Start of Block

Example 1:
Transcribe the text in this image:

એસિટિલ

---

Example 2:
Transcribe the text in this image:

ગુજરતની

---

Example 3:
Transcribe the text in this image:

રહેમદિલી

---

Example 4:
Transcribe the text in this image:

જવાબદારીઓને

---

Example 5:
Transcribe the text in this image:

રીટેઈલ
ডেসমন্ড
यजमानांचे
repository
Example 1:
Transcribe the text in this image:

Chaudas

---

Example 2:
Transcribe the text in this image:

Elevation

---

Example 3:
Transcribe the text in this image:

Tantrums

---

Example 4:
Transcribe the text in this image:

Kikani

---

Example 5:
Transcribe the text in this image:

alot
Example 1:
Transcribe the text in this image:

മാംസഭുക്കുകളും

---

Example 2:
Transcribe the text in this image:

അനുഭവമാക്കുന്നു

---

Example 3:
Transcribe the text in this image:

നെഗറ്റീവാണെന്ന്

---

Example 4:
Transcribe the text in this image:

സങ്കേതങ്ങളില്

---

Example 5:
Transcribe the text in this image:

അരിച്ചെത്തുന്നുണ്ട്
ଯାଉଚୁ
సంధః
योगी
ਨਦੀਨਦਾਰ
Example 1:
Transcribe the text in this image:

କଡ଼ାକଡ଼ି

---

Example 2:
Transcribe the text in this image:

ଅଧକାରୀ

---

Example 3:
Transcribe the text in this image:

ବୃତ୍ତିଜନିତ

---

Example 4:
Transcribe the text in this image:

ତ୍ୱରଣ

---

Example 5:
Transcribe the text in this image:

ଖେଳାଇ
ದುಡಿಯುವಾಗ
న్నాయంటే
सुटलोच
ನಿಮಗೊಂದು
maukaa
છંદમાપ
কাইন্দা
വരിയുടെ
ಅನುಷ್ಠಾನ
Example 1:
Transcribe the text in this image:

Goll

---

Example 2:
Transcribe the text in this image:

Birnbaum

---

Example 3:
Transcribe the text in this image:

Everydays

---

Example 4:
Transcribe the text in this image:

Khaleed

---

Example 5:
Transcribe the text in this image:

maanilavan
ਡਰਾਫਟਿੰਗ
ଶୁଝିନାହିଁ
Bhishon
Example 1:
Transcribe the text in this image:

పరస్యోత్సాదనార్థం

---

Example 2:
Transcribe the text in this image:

End of Block

Task goal
The response must reproduce the whole listing exactly.

Result
Example 1:
Transcribe the text in this image:

એસિટિલ

---

Example 2:
Transcribe the text in this image:

ગુજરતની

---

Example 3:
Transcribe the text in this image:

રહેમદિલી

---

Example 4:
Transcribe the text in this image:

જવાબદારીઓને

---

Example 5:
Transcribe the text in this image:

રીટેઈલ
ডেসমন্ড
यजमानांचे
repository
Example 1:
Transcribe the text in this image:

Chaudas

---

Example 2:
Transcribe the text in this image:

Elevation

---

Example 3:
Transcribe the text in this image:

Tantrums

---

Example 4:
Transcribe the text in this image:

Kikani

---

Example 5:
Transcribe the text in this image:

alot
Example 1:
Transcribe the text in this image:

മാംസഭുക്കുകളും

---

Example 2:
Transcribe the text in this image:

അനുഭവമാക്കുന്നു

---

Example 3:
Transcribe the text in this image:

നെഗറ്റീവാണെന്ന്

---

Example 4:
Transcribe the text in this image:

സങ്കേതങ്ങളില്

---

Example 5:
Transcribe the text in this image:

അരിച്ചെത്തുന്നുണ്ട്
ଯାଉଚୁ
సంధః
योगी
ਨਦੀਨਦਾਰ
Example 1:
Transcribe the text in this image:

କଡ଼ାକଡ଼ି

---

Example 2:
Transcribe the text in this image:

ଅଧକାରୀ

---

Example 3:
Transcribe the text in this image:

ବୃତ୍ତିଜନିତ

---

Example 4:
Transcribe the text in this image:

ତ୍ୱରଣ

---

Example 5:
Transcribe the text in this image:

ଖେଳାଇ
ದುಡಿಯುವಾಗ
న్నాయంటే
सुटलोच
ನಿಮಗೊಂದು
maukaa
છંદમાપ
কাইন্দা
വരിയുടെ
ಅನುಷ್ಠಾನ
Example 1:
Transcribe the text in this image:

Goll

---

Example 2:
Transcribe the text in this image:

Birnbaum

---

Example 3:
Transcribe the text in this image:

Everydays

---

Example 4:
Transcribe the text in this image:

Khaleed

---

Example 5:
Transcribe the text in this image:

maanilavan
ਡਰਾਫਟਿੰਗ
ଶୁଝିନାହିଁ
Bhishon
Example 1:
Transcribe the text in this image:

పరస్యోత్సాదనార్థం

---

Example 2:
Transcribe the text in this image:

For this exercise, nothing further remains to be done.